═════ Ausgangstext ═════

Haakon und Mette-Marit brechen Tradition mit fehlender Feier
Am 25. August 2026 jährt sich die Hochzeit von Kronprinz Haakon (52) und Kronprinzessin Mette-Marit (52) von Norwegen zum 25. Mal – ein Silberjubiläum, das eigentlich Anlass für ein großes nationales Fest wäre. Doch knapp drei Monate vor dem Datum herrscht beim norwegischen Königshof auffälliges Schweigen: Keinerlei Ankündigung, kein Hinweis auf geplante Feierlichkeiten. Dabei war die Hochzeit damals ein hochemotionaler Moment für ganz Norwegen. Am 25. August 2001 schritt Mette-Marit Tjessem Høiby im Osloer Dom vor den Altar – an ihrer Seite Haakon, der trotz gesellschaftlicher Widerstände seiner großen Liebe das Jawort gab. Laut dem Sender TV 2 hängt das Schweigen des Hofes mit einer tiefen Verunsicherung zusammen, die das Königshaus seit Monaten prägt.
Ein zentrales Problem ist die schwere chronische Lungenerkrankung der Kronprinzessin, die jede Planung erschwert. Royals-Expertin Tove Taalesen vom Portal Nettavisen äußerte dennoch die Hoffnung, dass das Paar im engen Kreis von Familie und Vertrauten an den besonderen Moment von 2001 anknüpfen wird: "Vielleicht sehen wir einige der Hochzeitsgäste von 2001 wieder." Gleichzeitig stellte sie klar: "Wir drücken die Daumen, dass sie gesund genug ist, um zu feiern." TV-2-Experte Ole-Jørgen Schulsrud-Hansen plädiert dagegen für einen deutlich größeren Rahmen. Er warnt davor, dass sich die Monarchie aus Angst vor Kritik unsichtbar macht, und fordert stattdessen die Flucht nach vorn: "Ich denke, die Feier zum silbernen Hochzeitstag muss grandios werden." Konkret schwebt ihm ein dreitägiges Volksfest mit Galadinner, Ball und einer Kreuzfahrt auf dem Königsschiff vor.
Die Gesundheit der Kronprinzessin bestimmt inzwischen viele Entscheidungen des Paares. Mette-Marit lebt seit Jahren mit einer chronischen Lungenerkrankung, zuletzt berichtete Haakon offen, dass seine Frau im Alltag dauerhaft auf zusätzlichen Sauerstoff angewiesen ist. Eine mögliche Lungentransplantation steht als ernste Option im Raum – ein Hintergrund, der erklärt, warum üppige Festpläne derzeit mit besonderer Vorsicht angefasst werden. Und auch die Negativschlagzeilen um Mette-Marits Sohn Marius Borg Høiby (29) tragen wohl ihren Teil zur Besonnenheit des Hofes bei.

═════

Aufgabenstellung: Schreiben Sie den Text über das Silberjubiläum ab „Die Gesundheit der“ bis einschließlich „des Hofes bei.“ neu und setzen Sie dabei „Operation“ anstelle von „Lungentransplantation“ ein. Die Datensätze sind hierfür ohne Bedeutung.

═════ Bereitgestellte Datensätze ═════

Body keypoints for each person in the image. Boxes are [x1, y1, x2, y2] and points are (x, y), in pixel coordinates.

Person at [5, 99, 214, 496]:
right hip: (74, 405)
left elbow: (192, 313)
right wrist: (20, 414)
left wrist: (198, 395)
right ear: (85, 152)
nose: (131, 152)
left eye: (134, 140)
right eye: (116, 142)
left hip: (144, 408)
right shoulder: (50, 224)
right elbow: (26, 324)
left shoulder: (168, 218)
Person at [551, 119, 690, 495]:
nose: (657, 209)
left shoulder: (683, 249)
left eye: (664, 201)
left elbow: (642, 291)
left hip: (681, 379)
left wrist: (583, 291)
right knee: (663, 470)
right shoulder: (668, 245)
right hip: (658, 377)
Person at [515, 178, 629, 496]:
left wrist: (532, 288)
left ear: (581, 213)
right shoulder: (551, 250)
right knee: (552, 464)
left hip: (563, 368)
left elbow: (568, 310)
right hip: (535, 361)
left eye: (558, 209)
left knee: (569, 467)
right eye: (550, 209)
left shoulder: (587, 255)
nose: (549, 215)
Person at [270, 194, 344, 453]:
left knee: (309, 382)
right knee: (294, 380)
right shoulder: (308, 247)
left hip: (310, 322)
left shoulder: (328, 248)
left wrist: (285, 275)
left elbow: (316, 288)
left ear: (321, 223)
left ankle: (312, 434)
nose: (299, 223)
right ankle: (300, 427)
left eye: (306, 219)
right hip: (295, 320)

═════

Schriftliche Antwort:
Die Gesundheit der Kronprinzessin bestimmt inzwischen viele Entscheidungen des Paares. Mette-Marit lebt seit Jahren mit einer chronischen Lungenerkrankung, zuletzt berichtete Haakon offen, dass seine Frau im Alltag dauerhaft auf zusätzlichen Sauerstoff angewiesen ist. Eine mögliche Operation steht als ernste Option im Raum – ein Hintergrund, der erklärt, warum üppige Festpläne derzeit mit besonderer Vorsicht angefasst werden. Und auch die Negativschlagzeilen um Mette-Marits Sohn Marius Borg Høiby (29) tragen wohl ihren Teil zur Besonnenheit des Hofes bei.